On February 23, 2024, Globus, through its subsidiary Daxos Maritime Limited, entered into a $28 million (absolute amount) sale and leaseback agreement with SK Shipholding S.A., a subsidiary of Shinken Bussan Co., Ltd. of Japan, with respect to the approximately 64,000 dwt bulk carrier to be named “GLBS MIGHT,” which is scheduled to be delivered from the relevant shipyard during the third quarter of 2024. The Company has an obligation to purchase back the vessel at the end of the ten-year charter period.

 

On March 13, 2024, the Company awarded a consultant affiliated with our chief executive officer a one-time bonus of $3 million (absolute amount), half of which is payable immediately upon the delivery of the newbuilding vessel Hull NE442 (i.e., the vessel being constructed by Nantong Cosco Khi Ship Engineering pursuant to the agreement dated May 13, 2022) and the balance at the delivery of Hull NE443 (i.e., the vessel being constructed by Nantong Cosco Khi Ship Engineering pursuant to the other agreement dated May 13, 2022), in each case assuming Athanasios Feidakis remains Chief Executive Officer at each such relevant time.

 

On March 13, 2024, the Board of Directors adopted the Globus Maritime Limited 2024 Equity Incentive Plan, or the Plan.

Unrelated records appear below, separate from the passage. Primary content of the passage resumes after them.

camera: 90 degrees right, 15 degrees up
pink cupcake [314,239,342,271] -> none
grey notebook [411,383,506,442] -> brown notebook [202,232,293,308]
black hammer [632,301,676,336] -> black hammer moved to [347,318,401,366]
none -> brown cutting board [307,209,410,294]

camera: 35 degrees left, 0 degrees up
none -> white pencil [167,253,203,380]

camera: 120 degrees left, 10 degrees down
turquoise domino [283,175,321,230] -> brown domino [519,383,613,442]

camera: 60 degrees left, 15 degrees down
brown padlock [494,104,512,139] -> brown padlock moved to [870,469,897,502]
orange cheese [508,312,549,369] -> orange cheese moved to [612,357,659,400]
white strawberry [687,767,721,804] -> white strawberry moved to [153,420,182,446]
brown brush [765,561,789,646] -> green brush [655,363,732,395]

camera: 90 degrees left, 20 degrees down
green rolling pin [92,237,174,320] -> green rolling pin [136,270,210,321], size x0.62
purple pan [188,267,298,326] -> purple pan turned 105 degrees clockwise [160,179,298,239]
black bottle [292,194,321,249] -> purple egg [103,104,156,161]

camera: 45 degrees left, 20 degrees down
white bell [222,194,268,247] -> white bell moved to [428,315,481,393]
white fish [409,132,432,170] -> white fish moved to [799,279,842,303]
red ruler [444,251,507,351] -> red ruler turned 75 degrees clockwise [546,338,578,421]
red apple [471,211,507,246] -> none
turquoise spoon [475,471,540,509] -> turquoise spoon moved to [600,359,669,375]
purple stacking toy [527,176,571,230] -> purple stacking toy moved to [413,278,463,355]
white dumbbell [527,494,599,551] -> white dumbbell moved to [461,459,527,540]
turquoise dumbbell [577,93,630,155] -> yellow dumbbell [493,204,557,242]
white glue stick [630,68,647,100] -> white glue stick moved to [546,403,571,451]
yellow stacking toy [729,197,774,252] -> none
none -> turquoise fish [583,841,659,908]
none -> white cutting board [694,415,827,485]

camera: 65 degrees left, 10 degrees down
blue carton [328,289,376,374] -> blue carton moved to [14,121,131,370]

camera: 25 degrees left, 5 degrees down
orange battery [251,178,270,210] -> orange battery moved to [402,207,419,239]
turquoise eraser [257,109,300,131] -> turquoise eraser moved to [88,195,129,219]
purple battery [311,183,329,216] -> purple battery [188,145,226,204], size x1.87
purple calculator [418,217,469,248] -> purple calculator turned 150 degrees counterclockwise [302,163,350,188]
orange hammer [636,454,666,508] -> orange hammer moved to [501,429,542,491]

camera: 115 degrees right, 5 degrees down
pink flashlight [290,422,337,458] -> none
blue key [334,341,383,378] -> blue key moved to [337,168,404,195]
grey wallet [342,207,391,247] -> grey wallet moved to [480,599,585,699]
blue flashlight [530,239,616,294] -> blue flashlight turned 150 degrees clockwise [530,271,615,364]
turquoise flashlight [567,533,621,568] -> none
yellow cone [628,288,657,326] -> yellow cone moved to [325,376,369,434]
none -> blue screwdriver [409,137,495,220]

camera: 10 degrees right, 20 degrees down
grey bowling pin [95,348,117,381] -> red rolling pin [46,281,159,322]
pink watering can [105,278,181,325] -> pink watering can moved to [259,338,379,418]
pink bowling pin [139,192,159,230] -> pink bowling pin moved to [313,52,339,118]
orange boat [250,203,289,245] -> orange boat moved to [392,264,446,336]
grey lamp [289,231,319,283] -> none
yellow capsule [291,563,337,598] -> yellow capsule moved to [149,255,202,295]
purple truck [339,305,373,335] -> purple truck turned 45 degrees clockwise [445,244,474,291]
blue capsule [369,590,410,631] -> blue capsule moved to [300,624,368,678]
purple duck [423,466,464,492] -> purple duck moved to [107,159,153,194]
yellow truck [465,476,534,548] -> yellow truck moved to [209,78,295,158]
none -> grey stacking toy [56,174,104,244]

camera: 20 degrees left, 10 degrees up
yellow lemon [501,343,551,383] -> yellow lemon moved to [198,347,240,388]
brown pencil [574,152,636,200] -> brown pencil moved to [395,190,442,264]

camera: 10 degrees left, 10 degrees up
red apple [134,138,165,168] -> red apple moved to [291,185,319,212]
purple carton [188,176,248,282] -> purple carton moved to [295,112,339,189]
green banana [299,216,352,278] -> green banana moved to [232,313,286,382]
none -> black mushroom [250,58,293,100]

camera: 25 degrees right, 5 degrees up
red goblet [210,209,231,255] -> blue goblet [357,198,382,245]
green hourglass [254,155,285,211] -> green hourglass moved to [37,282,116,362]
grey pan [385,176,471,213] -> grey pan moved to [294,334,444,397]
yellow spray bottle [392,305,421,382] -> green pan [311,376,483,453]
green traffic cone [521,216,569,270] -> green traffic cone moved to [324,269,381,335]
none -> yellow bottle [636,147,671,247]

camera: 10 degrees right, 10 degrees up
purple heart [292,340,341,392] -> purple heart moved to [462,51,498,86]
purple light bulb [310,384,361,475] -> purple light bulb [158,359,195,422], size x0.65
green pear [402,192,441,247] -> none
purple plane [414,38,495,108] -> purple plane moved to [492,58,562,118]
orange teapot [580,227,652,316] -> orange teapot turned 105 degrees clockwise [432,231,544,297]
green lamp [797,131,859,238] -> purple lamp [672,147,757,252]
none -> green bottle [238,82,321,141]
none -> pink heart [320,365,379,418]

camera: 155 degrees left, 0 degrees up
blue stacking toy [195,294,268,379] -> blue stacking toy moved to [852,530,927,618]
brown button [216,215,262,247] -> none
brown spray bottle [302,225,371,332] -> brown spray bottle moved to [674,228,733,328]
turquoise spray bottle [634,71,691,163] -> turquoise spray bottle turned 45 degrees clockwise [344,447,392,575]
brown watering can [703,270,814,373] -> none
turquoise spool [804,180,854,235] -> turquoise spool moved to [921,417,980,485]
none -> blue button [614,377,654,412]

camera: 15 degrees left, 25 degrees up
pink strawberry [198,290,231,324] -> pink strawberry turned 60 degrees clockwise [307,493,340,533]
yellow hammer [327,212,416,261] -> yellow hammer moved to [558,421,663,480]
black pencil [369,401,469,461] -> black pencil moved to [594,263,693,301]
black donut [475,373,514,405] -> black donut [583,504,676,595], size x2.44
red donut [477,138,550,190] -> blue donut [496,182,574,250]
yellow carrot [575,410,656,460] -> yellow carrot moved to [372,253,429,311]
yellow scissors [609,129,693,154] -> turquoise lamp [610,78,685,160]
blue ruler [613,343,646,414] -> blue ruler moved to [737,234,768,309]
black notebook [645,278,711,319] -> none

The purpose of the Plan is to provide Company’s officers, key employees, directors, consultants and service provider, whose initiative and efforts are deemed to be important to the successful conduct of Company’s business, with incentives to (a) enter into and remain in the service of the Company or affiliates, (b) acquire a proprietary interest in the success of the Company, (c) maximize their performance and (d) enhance the long-term performance of the Company. The number of common shares reserved for issuance under the Plan is 2,000,000 shares.